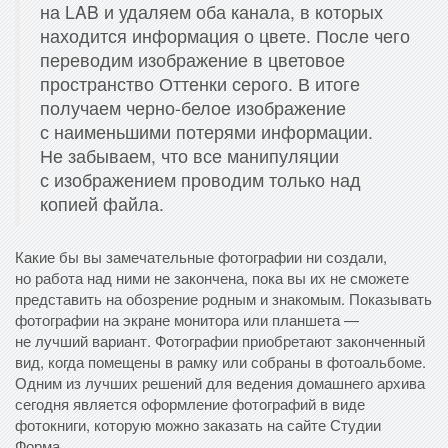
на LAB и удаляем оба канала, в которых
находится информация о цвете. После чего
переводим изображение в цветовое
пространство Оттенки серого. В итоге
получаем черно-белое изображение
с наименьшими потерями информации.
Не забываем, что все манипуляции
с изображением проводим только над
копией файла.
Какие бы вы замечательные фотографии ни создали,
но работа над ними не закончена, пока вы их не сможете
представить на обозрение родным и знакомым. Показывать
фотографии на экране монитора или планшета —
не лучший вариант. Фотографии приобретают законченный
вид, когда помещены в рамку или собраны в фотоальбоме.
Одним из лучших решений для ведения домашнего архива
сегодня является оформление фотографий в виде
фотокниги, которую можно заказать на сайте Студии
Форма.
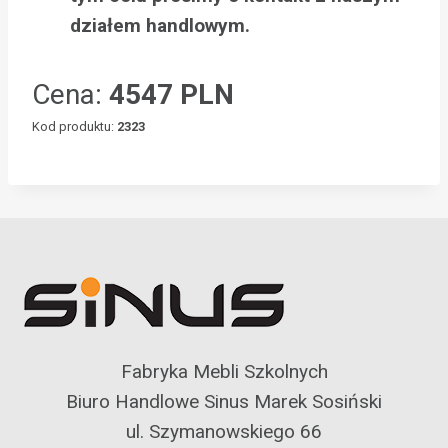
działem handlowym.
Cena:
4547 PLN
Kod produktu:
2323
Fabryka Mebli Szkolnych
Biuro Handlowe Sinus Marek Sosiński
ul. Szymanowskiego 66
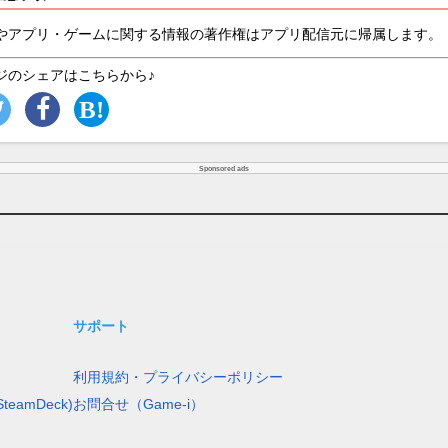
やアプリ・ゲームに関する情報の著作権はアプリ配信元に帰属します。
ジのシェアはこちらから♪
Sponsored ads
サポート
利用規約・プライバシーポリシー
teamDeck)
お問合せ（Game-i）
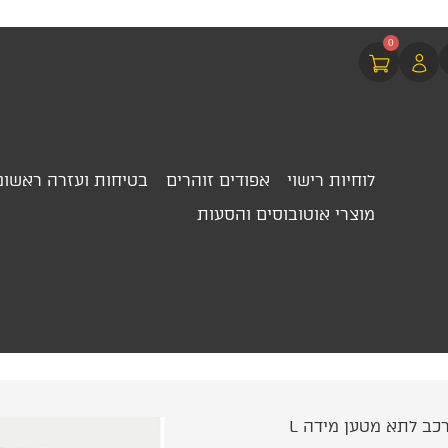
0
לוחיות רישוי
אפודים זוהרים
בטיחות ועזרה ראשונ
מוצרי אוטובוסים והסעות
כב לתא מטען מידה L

-----

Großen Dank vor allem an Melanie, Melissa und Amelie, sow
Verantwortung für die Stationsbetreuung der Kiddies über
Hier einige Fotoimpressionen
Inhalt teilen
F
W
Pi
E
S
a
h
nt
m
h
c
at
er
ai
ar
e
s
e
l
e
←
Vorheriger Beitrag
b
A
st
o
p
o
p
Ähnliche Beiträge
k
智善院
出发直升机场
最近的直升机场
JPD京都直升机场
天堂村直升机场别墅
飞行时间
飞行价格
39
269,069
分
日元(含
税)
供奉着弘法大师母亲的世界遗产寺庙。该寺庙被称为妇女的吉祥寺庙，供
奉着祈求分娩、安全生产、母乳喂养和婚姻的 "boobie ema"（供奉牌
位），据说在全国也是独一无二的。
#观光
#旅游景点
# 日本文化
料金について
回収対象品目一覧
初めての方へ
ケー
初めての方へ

-----

Task statement: Arrange the lines between the one holding "на LAB и удаляем оба канала, в которых" and the one holding "копией файла.", inclusive, as a JSON list of strings, one string per line, with blank lines omitted.

Reply:
[
  "на LAB и удаляем оба канала, в которых",
  "находится информация о цвете. После чего",
  "переводим изображение в цветовое",
  "пространство Оттенки серого. В итоге",
  "получаем черно-белое изображение",
  "с наименьшими потерями информации.",
  "Не забываем, что все манипуляции",
  "с изображением проводим только над",
  "копией файла."
]